__INFORMATION PROVIDED__:

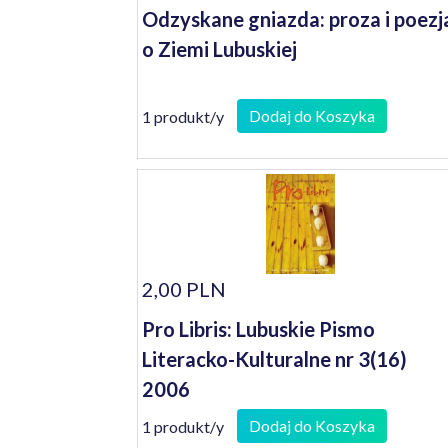
Odzyskane gniazda: proza i poezj
o Ziemi Lubuskiej
Dodaj do Koszyka
1 produkt/y
2,00 PLN
Pro Libris: Lubuskie Pismo
Literacko-Kulturalne nr 3(16)
2006
Dodaj do Koszyka
1 produkt/y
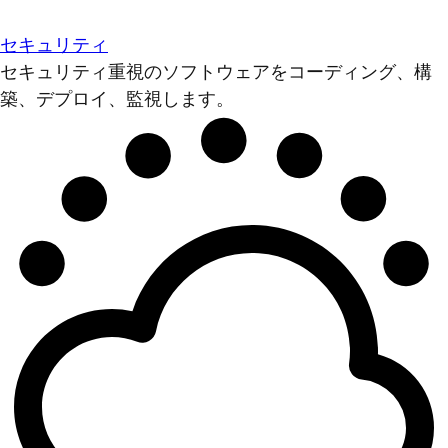
セキュリティ
セキュリティ重視のソフトウェアをコーディング、構
築、デプロイ、監視します。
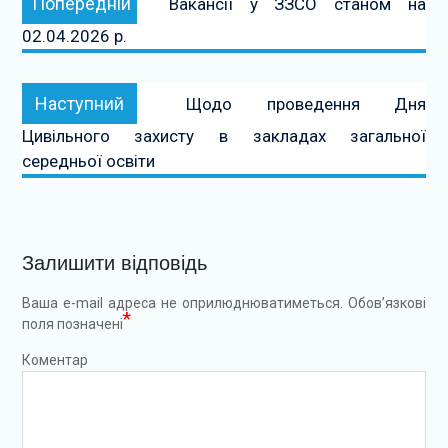
Попередній
Вакансії у ЗЗСО станом на
записів
02.04.2026 р.
Наступний:
Наступний
Щодо проведення Дня
Цивільного захисту в закладах загальної
середньої освіти
Залишити відповідь
Ваша e-mail адреса не оприлюднюватиметься.
Обов’язкові
*
поля позначені
Коментар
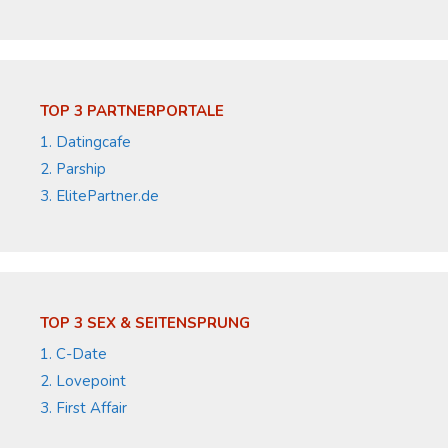
TOP 3 PARTNERPORTALE
1. Datingcafe
2. Parship
3. ElitePartner.de
TOP 3 SEX & SEITENSPRUNG
1. C-Date
2. Lovepoint
3. First Affair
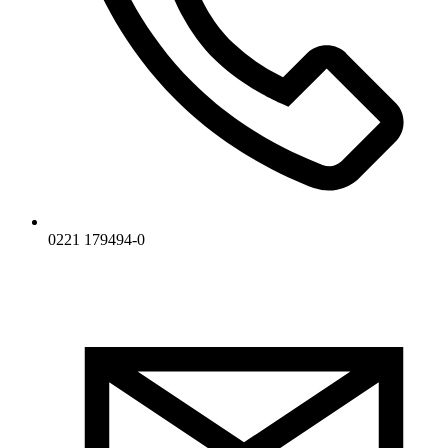
0221 179494-0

__TASK PROMPT__: Recast the text read from all of the records above as a Markdown table with two columns, No. and Text. Each non-blank line gets its own numbered row, and the pictures are left out.

__RESULT FOR THIS EXERCISE__:
| No. | Text |
|---|---|
| 1 | Odzyskane gniazda: proza i poezj |
| 2 | o Ziemi Lubuskiej |
| 3 | Dodaj do Koszyka |
| 4 | 1 produkt/y |
| 5 | 2,00 PLN |
| 6 | Pro Libris: Lubuskie Pismo |
| 7 | Literacko-Kulturalne nr 3(16) |
| 8 | 2006 |
| 9 | Dodaj do Koszyka |
| 10 | 1 produkt/y |
| 11 | セキュリティ |
| 12 | セキュリティ重視のソフトウェアをコーディング、構 |
| 13 | 築、デプロイ、監視します。 |
| 14 | Попередній |
| 15 | Вакансії у ЗЗСО станом на |
| 16 | записів |
| 17 | 02.04.2026 р. |
| 18 | Наступний: |
| 19 | Наступний |
| 20 | Щодо проведення Дня |
| 21 | Цивільного захисту в закладах загальної |
| 22 | середньої освіти |
| 23 | Залишити відповідь |
| 24 | Ваша e-mail адреса не оприлюднюватиметься. |
| 25 | Обов’язкові |
| 26 | * |
| 27 | поля позначені |
| 28 | Коментар |
| 29 | TOP 3 PARTNERPORTALE |
| 30 | 1. Datingcafe |
| 31 | 2. Parship |
| 32 | 3. ElitePartner.de |
| 33 | TOP 3 SEX & SEITENSPRUNG |
| 34 | 1. C-Date |
| 35 | 2. Lovepoint |
| 36 | 3. First Affair |
| 37 | 0221 179494-0 |